COLUMBIA, SC — A state House panel Thursday approved a bill aimed at making public records more accessible.
Sponsored by state Rep. Bill Taylor, R-Aiken, the bill seeks to amend the Freedom of Information Act – the law regulating public records – to curb excessive fees charged those seeking records and ensure those requests are filled in a timely manner.
Supporters laud the bill as a way to ensure the state’s public records law achieves its intent.
S.C. Press Association president Bill Rogers endorsed the bill, calling it a “reasonable compromise” that will make it easier to gain access to records while allowing public agencies to recoup the cost of fulfilling requests for information.
After two days of testimony, the House Judiciary subcommittee approved the bill with an amendment changing how much public bodies can charge for providing documents.
Previous proposals would have prohibited or limited charges that government agencies could charge for staff time spent fulfilling requests. That was unpopular with public agencies that deal with numerous records requests.
Public agencies currently are required to tell those requesting records within 15 business days whether they have the information requested. But the existing state law says little about how much those agencies can charge to provide information and nothing about when they must produce the records.
If Taylor’s proposal becomes law, public bodies and officials would have 10 business days to respond to requests and a total of 30 days to provide documents. If the information requested is more than two years old, the agencies would have a total of 45 days.
The bill also would:
• Require the public body to post online what it charges to produce records
• Limit those fees to the cost of the search, retrieval and redaction of records
• Limit copying fees to commercial rates and prohibit charging for documents stored or delivered in electronic format
Limit charges for staff time to the pro-rated hourly salary of the lowest-paid employee with the skills and training to fulfill the request.
The bill also would create a Freedom of Information Act Review Office within the state’s Administrative Law Court. The office would hear appeals from members of the public who think they are being stonewalled by agencies.

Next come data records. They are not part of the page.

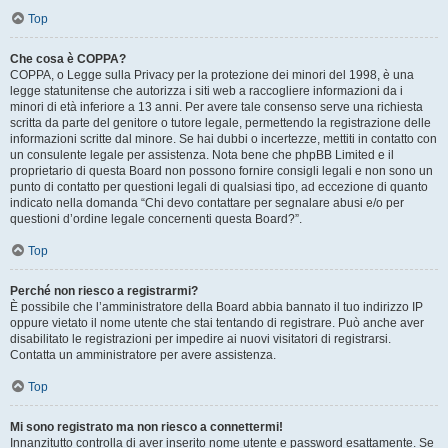
Top
Che cosa è COPPA?
COPPA, o Legge sulla Privacy per la protezione dei minori del 1998, è una
legge statunitense che autorizza i siti web a raccogliere informazioni da i
minori di età inferiore a 13 anni. Per avere tale consenso serve una richiesta
scritta da parte del genitore o tutore legale, permettendo la registrazione delle
informazioni scritte dal minore. Se hai dubbi o incertezze, mettiti in contatto con
un consulente legale per assistenza. Nota bene che phpBB Limited e il
proprietario di questa Board non possono fornire consigli legali e non sono un
punto di contatto per questioni legali di qualsiasi tipo, ad eccezione di quanto
indicato nella domanda “Chi devo contattare per segnalare abusi e/o per
questioni d’ordine legale concernenti questa Board?”.
Top
Perché non riesco a registrarmi?
È possibile che l’amministratore della Board abbia bannato il tuo indirizzo IP
oppure vietato il nome utente che stai tentando di registrare. Può anche aver
disabilitato le registrazioni per impedire ai nuovi visitatori di registrarsi.
Contatta un amministratore per avere assistenza.
Top
Mi sono registrato ma non riesco a connettermi!
Innanzitutto controlla di aver inserito nome utente e password esattamente. Se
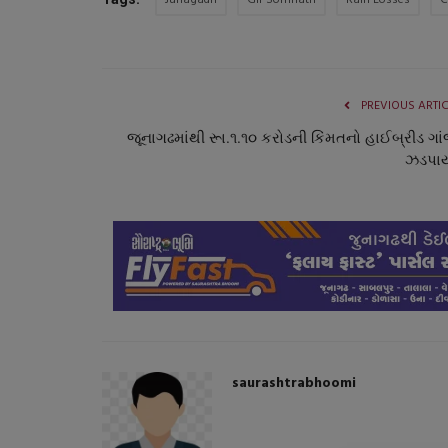
Junagadh
Gir Somnath
Rain Losses
C
PREVIOUS ARTI
જૂનાગઢમાંથી રૂા.૧.૧૦ કરોડની કિંમતનો હાઈબ્રીડ ગાંજ
ઝડપા
રાષ્ટ્રીય
saurashtrabhoomi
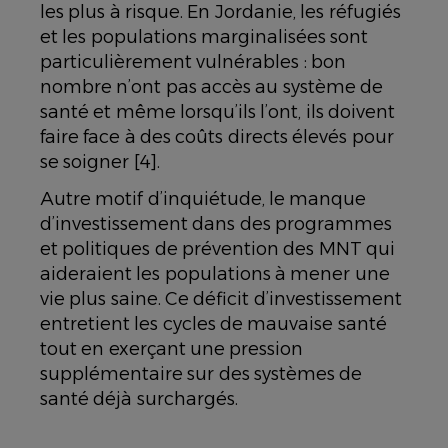
les plus à risque. En Jordanie, les réfugiés
et les populations marginalisées sont
particulièrement vulnérables : bon
nombre n’ont pas accès au système de
santé et même lorsqu’ils l’ont, ils doivent
faire face à des coûts directs élevés pour
se soigner [4].
Autre motif d’inquiétude, le manque
d’investissement dans des programmes
et politiques de prévention des MNT qui
aideraient les populations à mener une
vie plus saine. Ce déficit d’investissement
entretient les cycles de mauvaise santé
tout en exerçant une pression
supplémentaire sur des systèmes de
santé déjà surchargés.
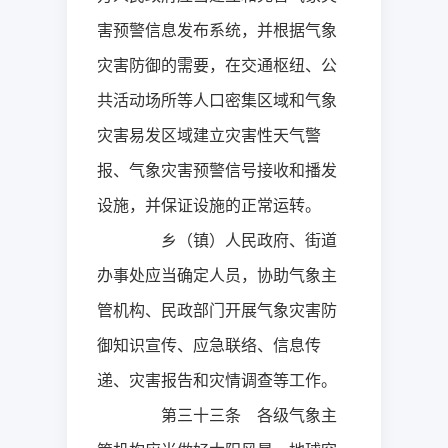
害预警信息发布系统，并根据气象
灾害防御的需要，在交通枢纽、公
共活动场所等人口密集区域和气象
灾害易发区域建立灾害性天气警
报、气象灾害预警信号接收和播发
设施，并保证设施的正常运转。
乡（镇）人民政府、街道
办事处应当确定人员，协助气象主
管机构、民政部门开展气象灾害防
御知识宣传、应急联络、信息传
递、灾害报告和灾情调查等工作。
第三十三条 各级气象主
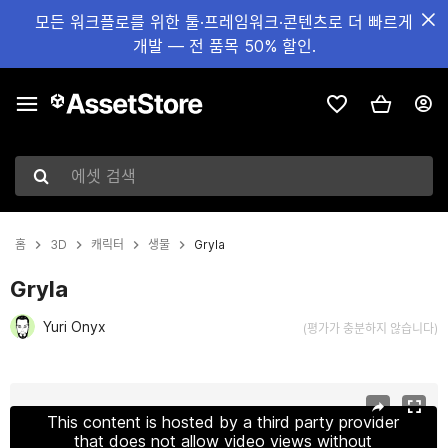
모든 워크플로를 위한 툴·프레임워크·콘텐츠로 더 빠르게
개발 — 전 품목 50% 할인.
에셋 검색
홈
3D
캐릭터
생물
Gryla
Gryla
Yuri Onyx
(평가가 충분하지 않습니다)
현재 슬라이드: 1 / 20
This content is hosted by a third party provider
that does not allow video views without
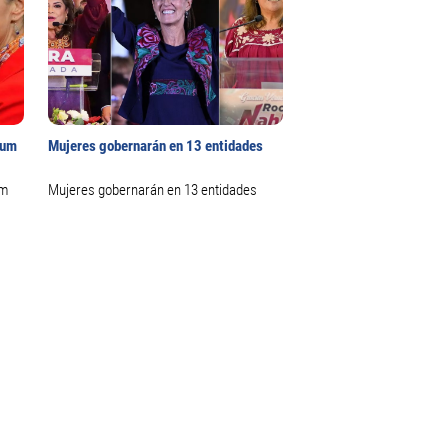
aum
Mujeres gobernarán en 13 entidades
um
Mujeres gobernarán en 13 entidades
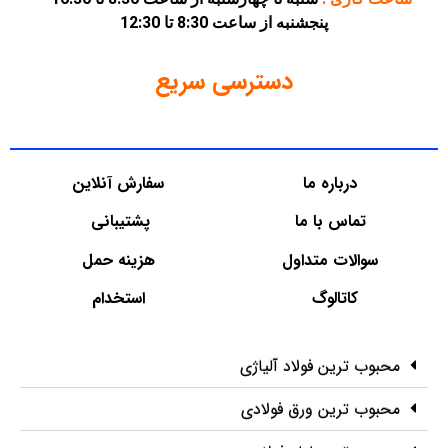
پنجشنبه از ساعت 8:30 تا 12:30
دسترسی سریع
درباره ما
سفارش آنلاین
تماس با ما
پشتیبانی
سوالات متداول
هزینه حمل
کاتالوگ
استخدام
محبوب ترین فولاد آلیاژی
محبوب ترین ورق فولادی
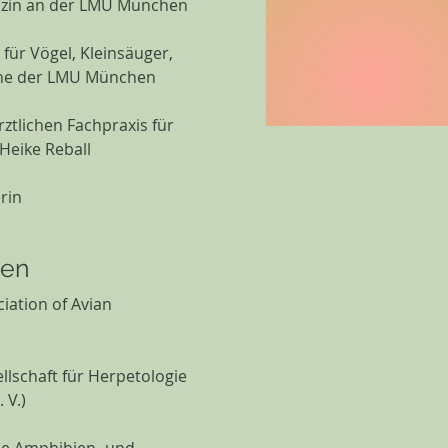
izin an der LMU München
k für Vögel, Kleinsäuger,
sche der LMU München
ärztlichen Fachpraxis für
ke Reball ​​​​
in​
ten
ciation of Avian
lschaft für Herpetologie
 V.)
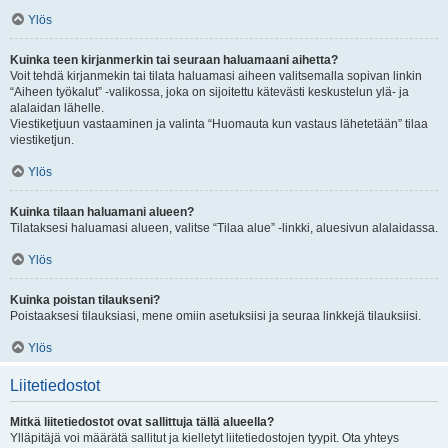
Ylös
Kuinka teen kirjanmerkin tai seuraan haluamaani aihetta?
Voit tehdä kirjanmekin tai tilata haluamasi aiheen valitsemalla sopivan linkin
“Aiheen työkalut” -valikossa, joka on sijoitettu kätevästi keskustelun ylä- ja
alalaidan lähelle.
Viestiketjuun vastaaminen ja valinta “Huomauta kun vastaus lähetetään” tilaa
viestiketjun.
Ylös
Kuinka tilaan haluamani alueen?
Tilataksesi haluamasi alueen, valitse “Tilaa alue” -linkki, aluesivun alalaidassa.
Ylös
Kuinka poistan tilaukseni?
Poistaaksesi tilauksiasi, mene omiin asetuksiisi ja seuraa linkkejä tilauksiisi.
Ylös
Liitetiedostot
Mitkä liitetiedostot ovat sallittuja tällä alueella?
Ylläpitäjä voi määrätä sallitut ja kielletyt liitetiedostojen tyypit. Ota yhteys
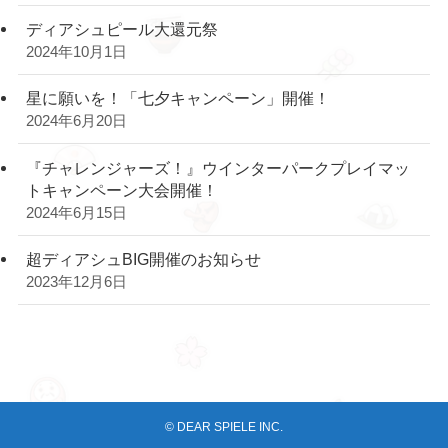
ディアシュピール大還元祭
2024年10月1日
星に願いを！「七夕キャンペーン」開催！
2024年6月20日
『チャレンジャーズ！』ウインターパークプレイマッ
トキャンペーン大会開催！
2024年6月15日
超ディアシュBIG開催のお知らせ
2023年12月6日
©
DEAR SPIELE INC.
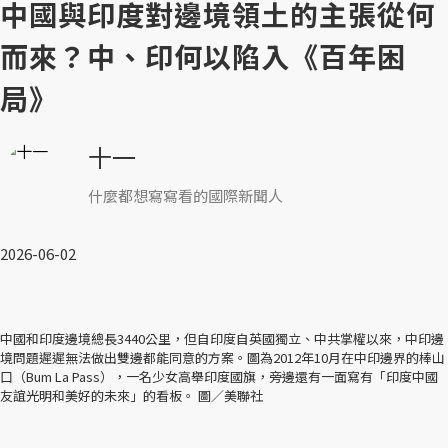
中國與印度對邊境領土的主張從何
而來？中、印何以陷入《百年困
局》
十一
什麼都想寫寫看的國際新聞人
2026-06-02
中國和印度邊境總長3440公里，但自印度自英國獨立、中共掌權以來，中印邊
境問題遲遲無法做出雙邊都能同意的方案。圖為2012年10月在中印邊界的棒山
口（Bum La Pass），一名少女高舉印度國旗，旁邊還有一面寫有「印度中國
友誼光明和美好的未來」的看板。 圖／美聯社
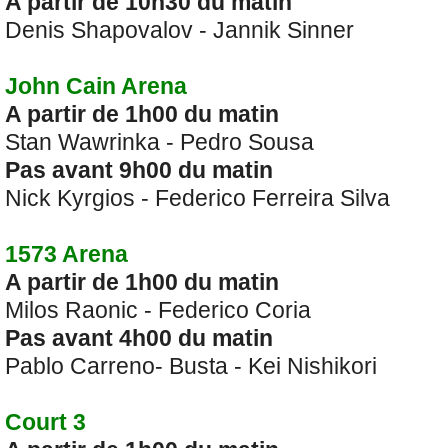
A partir de 10h30 du matin
Denis Shapovalov - Jannik Sinner
John Cain Arena
A partir de 1h00 du matin
Stan Wawrinka - Pedro Sousa
Pas avant 9h00 du matin
Nick Kyrgios - Federico Ferreira Silva
1573 Arena
A partir de 1h00 du matin
Milos Raonic - Federico Coria
Pas avant 4h00 du matin
Pablo Carreno- Busta - Kei Nishikori
Court 3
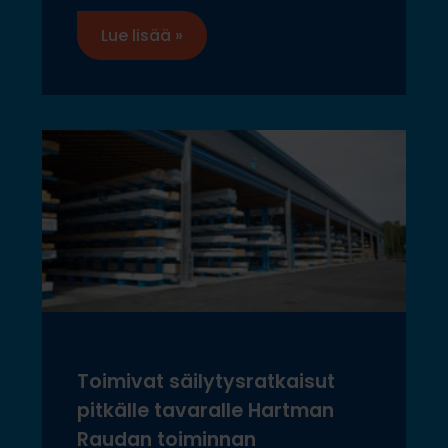
Lue lisää »
Toimivat säilytysratkaisut
pitkälle tavaralle Hartman
Raudan toiminnan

Public agencies also could seek relief from unreasonable requests.
Jay Bender, a media law attorney who sometimes represents The State and Reid H. Montgomery Freedom of Information Chair at the University of South Carolina, said the review office is “a quicker, flexible avenue to resolve disputes” than filing a lawsuit.
Bender said the current system deters people from fighting for public records because of “the cost (and) the fear of having to hire a lawyer to go do something that you shouldn’t have to hire a lawyer to go do.”
The bill now goes to the full Judiciary Committee for consideration.